Dia pernah menikah kemudian cerai 3 kali dengan seorang dokter, pengusaha, juga penulis. Dan dikaruniai dua buah hati. Dia saat ini sudah meraih dua penghargaan; North-South Prize dan Stig Dagerman Prize.
Dia pernah menjabat sebagai menteri kesehatan Mesir pada tahun 1963. Tahun 1972 berhenti menjabat, dan mengeluarkan karya Women and Sex.
Sering mengkritik pemerintah Mesir tentang berbagai kebijakan yang dinilai diskriminatif kepada perempuan Arab, Nawal dipenjara selama 13 tahun bersama suaminya yang ketiga. Namun, dia masih ngotot menulis meskipun hanya dengan tisu WC dan celak mata seadanya.
Jiwa aktivis Nawal ini adalah keturunan dari ayahnya yang seorang PNS namun diasingkan oleh Kolonial Inggris di Mesir waktu itu, sebab sering menentang kebijakan para penjajah itu.
Aktivis Seorang Aktivis
Nawal punya ketertarikan khusus terhadap isu sunat bagi perempuan. Bahkan ia sempat meneliti langsung ke Sudan. Di sana khitan wanita sampai memakan korban. Ada yang infeksi, pendarahan, dan menimbulkan berbagai penyakit kelamin pada wanita.

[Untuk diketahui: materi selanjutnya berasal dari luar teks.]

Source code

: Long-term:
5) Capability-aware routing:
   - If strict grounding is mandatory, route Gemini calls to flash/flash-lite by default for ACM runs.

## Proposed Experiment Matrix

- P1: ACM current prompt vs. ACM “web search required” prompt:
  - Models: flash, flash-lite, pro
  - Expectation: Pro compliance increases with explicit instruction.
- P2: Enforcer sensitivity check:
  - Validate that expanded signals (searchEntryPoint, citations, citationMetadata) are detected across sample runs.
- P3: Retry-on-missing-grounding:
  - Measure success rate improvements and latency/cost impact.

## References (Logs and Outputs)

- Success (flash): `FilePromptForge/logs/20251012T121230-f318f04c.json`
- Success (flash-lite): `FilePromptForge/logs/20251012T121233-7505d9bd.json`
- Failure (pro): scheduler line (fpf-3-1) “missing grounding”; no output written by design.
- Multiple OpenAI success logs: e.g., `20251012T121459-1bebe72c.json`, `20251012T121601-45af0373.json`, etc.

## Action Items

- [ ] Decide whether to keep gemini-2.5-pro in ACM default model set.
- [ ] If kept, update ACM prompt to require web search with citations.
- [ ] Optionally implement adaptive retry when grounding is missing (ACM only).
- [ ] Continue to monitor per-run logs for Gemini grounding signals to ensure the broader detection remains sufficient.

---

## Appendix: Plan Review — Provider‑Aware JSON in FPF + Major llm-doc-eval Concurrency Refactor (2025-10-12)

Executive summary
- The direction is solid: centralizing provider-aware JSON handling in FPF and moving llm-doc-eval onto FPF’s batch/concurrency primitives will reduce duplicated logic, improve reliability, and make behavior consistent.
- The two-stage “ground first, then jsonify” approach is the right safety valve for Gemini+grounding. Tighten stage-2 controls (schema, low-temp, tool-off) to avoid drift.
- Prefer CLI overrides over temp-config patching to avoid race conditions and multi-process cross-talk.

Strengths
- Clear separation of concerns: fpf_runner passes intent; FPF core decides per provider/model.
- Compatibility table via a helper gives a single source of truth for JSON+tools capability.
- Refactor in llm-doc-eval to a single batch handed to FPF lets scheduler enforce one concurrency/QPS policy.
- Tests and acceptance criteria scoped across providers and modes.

Tentu saja ini membuat Nawal geram.
Dari titik isu tersebut, akhirnya Nawal mengkritisi semua aspek yang mendiskriminasi wanita termasuk peran pemerintah di dalamnya. Dan Itulah yang menyebabkan dia masuk penjara lama. Pada zamannya Presiden Mesir Anwar Saddad hingga Presiden Husni Mubarok.
Pada saat keluar, Nawal kembali menuntut orang yang memenjarakannya, namun Husni Mubarok kesal dengan ulah Nawal, lalu Nawal dikucilkan dan semua aktivitasnya dibekukan oleh Mubarok.
Sampai sekarang alat satu-satunya perjuang dia adalah menulis. Saat dipenjara bahkan dia memaksakan menulis dengan alat apa adanya. Yaitu kertasnya tisu toilet dan pena-nya pakai pensil alis. Semangat menulisnya luar biasa.
Jika anda membaca memoar dari penjara, perempuan di titik nol, atau memoar seorang dokter perempuan, pasti pembaca akan dibuat marah karena budaya patriarki yang begitu mendominasi martabat perempuan.
Saat dia keluar dari penjara, bisa saja dia menjadi abdi negara, orang besar, penulis besar yang menghiasi layar kaca dan media. Namun, dia lebih memilih jalan sulit menyuarakan kebenaran, bukan popularitas apalagi kekuasaan. Hanya berbekal senjata pena dan tulisan-tulisannya. Itulah Nawal El Sa'adawi.